Each ASP.NET page inherits from System.Web.UI.Page; however,
a custom page class can inherit from this System.Web.UI.Page, and all ASP.NET
pages can inherit from this custom page. This custom page class is a great
feature because it can provide generic or specialized properties/methods that
are useful to an application or a specific page. User controls work the same
way; a custom UserControl class can be used, which can expose properties/methods
to all of the user controls in a web application. Throughout this article the
custom page class and custom user control class that serves as an intermediary
will be referred to as "the custom page class" or "the user
control class."
Unit testing has several complications when testing against an
ASP.NET page. First, this approach usually involves the unit test inheriting
from the ASP.NET page. In addition, ASP.NET utilizes a different set of runtime
objects (Handlers/Modules) that are available in the web environment and not in
the unit testing environment. For instance, the session object makes use of a module
that is not available normally in the test environment. Creating a custom
session factory for testing purposes only can be overly complicated and not
worth the effort it takes to develop one for unit testing purposes. In
addition, the request/response collection is also specialized to the web
environment, and not available in the unit testing environment. Caching is not
the same, because one can make use of the Enterprise Library Caching block,
which works in the windows realm as well.

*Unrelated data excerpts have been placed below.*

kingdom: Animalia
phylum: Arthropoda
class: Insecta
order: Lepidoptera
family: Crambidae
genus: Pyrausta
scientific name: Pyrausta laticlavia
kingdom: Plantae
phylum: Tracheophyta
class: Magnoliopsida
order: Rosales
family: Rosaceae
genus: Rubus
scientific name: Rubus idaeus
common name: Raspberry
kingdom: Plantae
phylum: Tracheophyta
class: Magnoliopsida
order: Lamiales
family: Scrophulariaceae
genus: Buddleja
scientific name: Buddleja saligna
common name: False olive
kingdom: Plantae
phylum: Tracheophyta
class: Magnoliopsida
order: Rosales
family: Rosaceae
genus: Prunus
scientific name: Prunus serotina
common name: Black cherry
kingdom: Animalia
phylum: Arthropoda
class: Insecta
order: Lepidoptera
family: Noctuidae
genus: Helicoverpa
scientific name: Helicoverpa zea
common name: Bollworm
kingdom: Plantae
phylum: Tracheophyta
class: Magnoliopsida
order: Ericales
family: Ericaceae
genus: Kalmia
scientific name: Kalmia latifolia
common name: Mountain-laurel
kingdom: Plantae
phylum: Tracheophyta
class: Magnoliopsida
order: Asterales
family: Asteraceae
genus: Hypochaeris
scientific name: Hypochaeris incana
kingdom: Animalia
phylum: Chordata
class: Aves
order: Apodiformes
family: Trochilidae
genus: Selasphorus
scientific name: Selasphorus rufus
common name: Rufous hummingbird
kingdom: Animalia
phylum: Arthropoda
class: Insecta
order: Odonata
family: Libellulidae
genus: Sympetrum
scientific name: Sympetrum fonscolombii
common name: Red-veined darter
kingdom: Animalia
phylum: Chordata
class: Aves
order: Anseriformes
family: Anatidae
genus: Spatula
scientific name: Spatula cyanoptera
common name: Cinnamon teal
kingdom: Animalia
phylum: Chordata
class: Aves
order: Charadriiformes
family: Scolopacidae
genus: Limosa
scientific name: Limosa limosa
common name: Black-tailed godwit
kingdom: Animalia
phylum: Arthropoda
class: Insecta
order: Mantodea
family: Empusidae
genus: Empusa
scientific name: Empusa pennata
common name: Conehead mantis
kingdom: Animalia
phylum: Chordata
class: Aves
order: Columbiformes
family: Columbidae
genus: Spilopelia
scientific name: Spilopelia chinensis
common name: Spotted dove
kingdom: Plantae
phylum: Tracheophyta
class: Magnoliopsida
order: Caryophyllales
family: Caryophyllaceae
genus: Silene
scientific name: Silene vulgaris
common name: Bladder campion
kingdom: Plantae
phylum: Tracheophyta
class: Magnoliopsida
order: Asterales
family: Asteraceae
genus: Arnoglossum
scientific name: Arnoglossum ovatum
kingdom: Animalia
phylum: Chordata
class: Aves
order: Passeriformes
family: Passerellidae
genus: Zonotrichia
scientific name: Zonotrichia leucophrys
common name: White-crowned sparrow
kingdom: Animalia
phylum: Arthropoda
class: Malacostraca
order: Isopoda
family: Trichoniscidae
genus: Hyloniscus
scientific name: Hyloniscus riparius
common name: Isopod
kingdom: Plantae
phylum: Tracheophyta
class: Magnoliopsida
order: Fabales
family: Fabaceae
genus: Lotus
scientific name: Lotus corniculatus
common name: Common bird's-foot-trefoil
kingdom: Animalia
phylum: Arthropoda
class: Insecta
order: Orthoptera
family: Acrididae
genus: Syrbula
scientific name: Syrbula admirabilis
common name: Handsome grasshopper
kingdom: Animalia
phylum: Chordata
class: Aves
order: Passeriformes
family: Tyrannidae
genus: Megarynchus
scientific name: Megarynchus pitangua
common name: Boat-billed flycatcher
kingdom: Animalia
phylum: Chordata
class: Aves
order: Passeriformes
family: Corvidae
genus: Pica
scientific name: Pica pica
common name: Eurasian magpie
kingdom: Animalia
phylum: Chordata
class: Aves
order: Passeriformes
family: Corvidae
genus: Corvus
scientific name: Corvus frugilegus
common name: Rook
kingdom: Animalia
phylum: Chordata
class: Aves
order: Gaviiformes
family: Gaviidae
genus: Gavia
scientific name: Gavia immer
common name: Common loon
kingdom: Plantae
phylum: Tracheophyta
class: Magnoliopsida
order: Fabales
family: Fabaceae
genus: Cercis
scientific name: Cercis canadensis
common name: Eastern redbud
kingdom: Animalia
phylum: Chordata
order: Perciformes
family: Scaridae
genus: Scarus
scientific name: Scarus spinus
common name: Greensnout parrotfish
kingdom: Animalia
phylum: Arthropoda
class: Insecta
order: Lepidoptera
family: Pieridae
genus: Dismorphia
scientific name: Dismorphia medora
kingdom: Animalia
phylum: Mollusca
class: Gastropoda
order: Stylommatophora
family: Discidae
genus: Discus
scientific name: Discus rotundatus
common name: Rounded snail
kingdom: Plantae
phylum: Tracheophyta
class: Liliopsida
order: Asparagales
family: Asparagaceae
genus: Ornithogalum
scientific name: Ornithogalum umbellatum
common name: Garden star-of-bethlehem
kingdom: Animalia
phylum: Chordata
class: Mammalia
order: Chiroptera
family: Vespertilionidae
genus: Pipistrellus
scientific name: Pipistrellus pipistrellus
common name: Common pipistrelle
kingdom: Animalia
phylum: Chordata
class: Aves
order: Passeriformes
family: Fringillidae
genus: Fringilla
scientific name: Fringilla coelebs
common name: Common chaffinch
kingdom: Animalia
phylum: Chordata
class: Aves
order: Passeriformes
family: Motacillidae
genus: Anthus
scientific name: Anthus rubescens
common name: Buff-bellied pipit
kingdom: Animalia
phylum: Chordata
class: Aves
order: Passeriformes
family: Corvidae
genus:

The ASP.NET default model can also provide additional
complications. Within a custom page or user control class, ASP.NET controls can
be exposed, but simple and complex properties, templates, and other
server-control settings may not be directly accessible in code-behind. In
addition, what happens when a custom user control base class is reused between
multiple user controls? The markup code has to be duplicated. For instance,
take the markup below.
Listing 1
<asp:GridView id="gvwProducts" runat="server" AutoGenerateColumns="false"
DataSourceID="sdsProducts">
<Columns>
<asp:BoundField HeaderText="ID#" DataField="ProductID" />
<asp:BoundField HeaderText="Name" DataField="ProductName" />
<asp:BoundField HeaderText="Cost" DataField="Cost" />
</Columns>
</asp:GridView>
The GridView control has three columns, all in the markup.
However, if the page or user control is considered reusable, a better implementation
is to move the setup of the GridView to the page or user control class, and
create them at runtime.
There are good reasons to do this: creating them in the
custom page or user control class increases reusability, increases how much the
page/user control class knows about the server controls, and increases how much
can be manipulated. The drawbacks are, as I stated before, extra coding effort.